As with Jackson Pollock and other Abstract Expressionists, he was labeled an “action painter” because of his seemingly spontaneous and intense style, focusing less, or not at all, on figures or imagery, but on the actual brush strokes and use of canvas. For most of Kline’s [mature and representative] work, however, as the phrase goes, “spontaneity is practiced”. He would prepare many draft sketches – notably, commonly on refuse telephone book pages – before going to make his “spontaneous” work.

Kline’s best known abstract expressionist paintings are in black and white. Kline re-introduced color into his paintings around 1955, though he used color more consistently after 1959. Kline’s paintings are deceptively subtle. While generally his paintings have a dynamic, spontaneous and dramatic impact, Kline often closely referred to his compositional drawings. Kline carefully rendered many of his most complex pictures from studies. There seem to be references to Japanese calligraphy in Kline’s black and white paintings, although he always denied that connection. Bridges, tunnels, buildings, engines, railroads and other architectural and industrial icons are often suggested as imagery informing Kline’s work.

▸ Assignment 1:
Translate this sentence from the passage on Kline into Spanish: "Kline's best known abstract expressionist paintings are in black and white."
▸ Assignment 2:
According to the passage on Kline, which architectural and industrial icons are often suggested as imagery informing his work? Name each one.
▸ Assignment 3:
In the passage on Kline, on what did he commonly make his draft sketches?
The records that follow come from a separate source, not from the passage on Kline.

▸ Excerpted records:
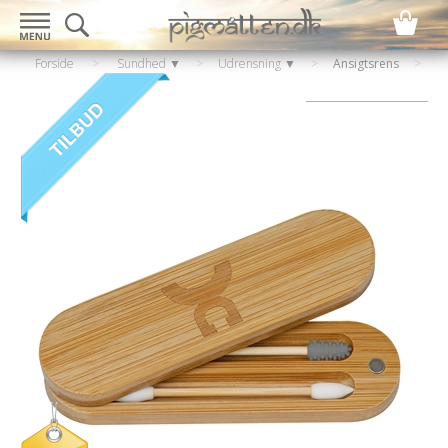
Forside
>
Sundhed ▼
>
Udrensning ▼
>
Ansigtsrens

▸ Task answer 1:
Las pinturas expresionistas abstractas más conocidas de Kline son en blanco y negro.

▸ Task answer 2:
Bridges, tunnels, buildings, engines, and railroads.

▸ Task answer 3:
On refuse telephone book pages.